Another hedge fund pressures EQT to split drilling and pipeline assets




Another group of EQT Corp. shareholders has drafted a sharply-worded letter to the oil and gas company over its handling of a proposed $6.7 billion acquisition of Rice Energy Inc.

D.E. Shaw Group, a New York hedge fund that represents 4 percent of EQT’s stock, sent a letter to the Pittsburgh-based company Thursday morning outlining its plan to “unlock $8 billion in value for shareholders.” In order words, to drive up the company’s stock price by 50 percent by the middle of next year.

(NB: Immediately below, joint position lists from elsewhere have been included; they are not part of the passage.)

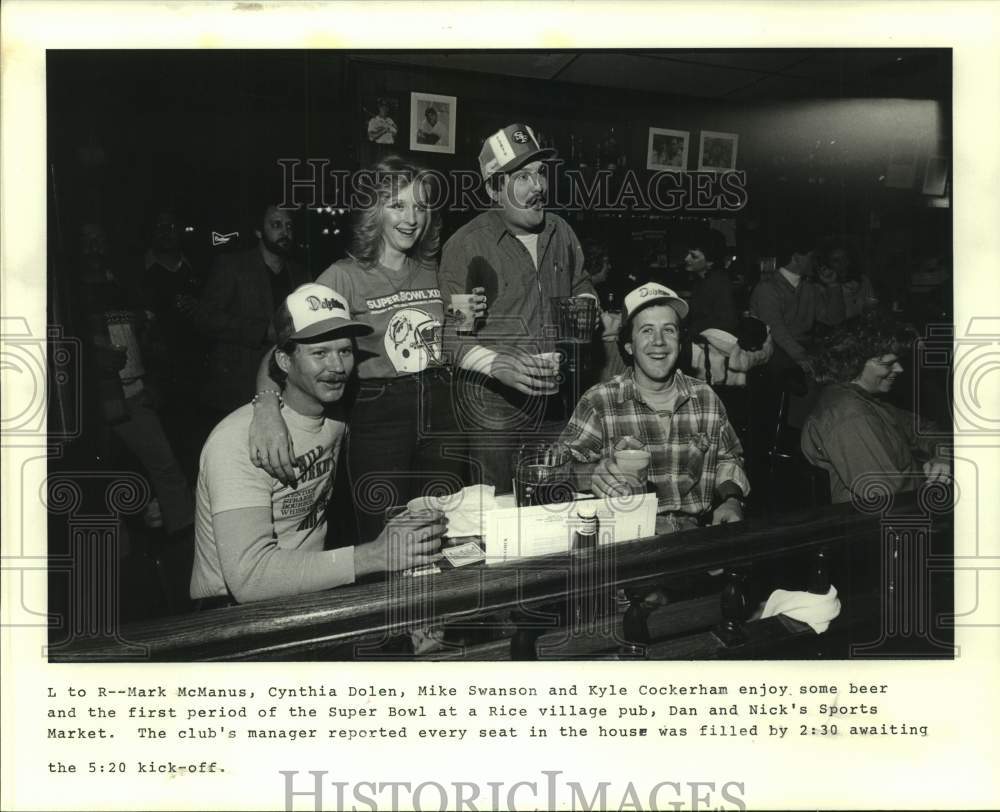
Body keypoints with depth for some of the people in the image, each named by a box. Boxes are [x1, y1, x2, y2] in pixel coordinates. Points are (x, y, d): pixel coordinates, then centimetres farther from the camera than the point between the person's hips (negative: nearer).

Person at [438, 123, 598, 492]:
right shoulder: (467, 245, -13)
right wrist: (498, 365, -29)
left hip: (552, 400, 6)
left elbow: (581, 284, 26)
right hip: (492, 404, -6)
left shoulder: (559, 232, 7)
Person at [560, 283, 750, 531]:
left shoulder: (707, 398, 12)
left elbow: (728, 458, 24)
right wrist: (592, 474, -30)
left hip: (696, 535, 3)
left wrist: (732, 499, 5)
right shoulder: (597, 403, -2)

“Shareholders are frustrated and question the strategic direction of EQT,” D.E. Shaw wrote in a presentation released Thursday.

So far, the most vocally frustrated shareholder has been another New York-based hedge fund Jana Parnters. Jana began stockpiling EQT stock early this year in order to pressure the company to spin out all of its pipeline assets into a separate publicly-traded company. Jana was caught off guard by the Rice acquisition announcement and mounted an aggressive campaign to stop the deal, which it thinks will delay EQT’s ability to split off its midstream division.

D.E. isn’t looking to scuttle the Rice Energy deal, which is projected to close by the end of the year. The plan it proposed involves consummating the deal, then immediately separating EQT’s oil and gas exploration business from its midstream business, merging those midstream assets with Rice’s, and appointing new members to EQT’s board.

“Announce a plan today,” the group urged EQT, which raced against D.E. Shaw’s announcement on Thursday by releasing its own statement just before midnight on Wednesday. In it, EQT committed to forming a committee just after the Rice deal closes to “evaluate options” and vowed to unveil a decision by the end of the first quarter next year.

In a separate answer to Jana’s earlier criticism against EQT’s motives for the Rice deal — Jana suggested that because executives get rewarded for growth in oil and gas production, they are incentivized to make deals that boost that production by any means even if those deals put shareholders at a disadvantage — EQT said that Rice’s gas production won’t be counted toward the metric in determining executive pay after the deal.

“Furthermore, production volume will no longer be a performance metric for EQT’s long-term compensation programs,” the company said. Instead, executives will be judged on efficiency improvements rather than how much more gas came out of the ground this year versus last.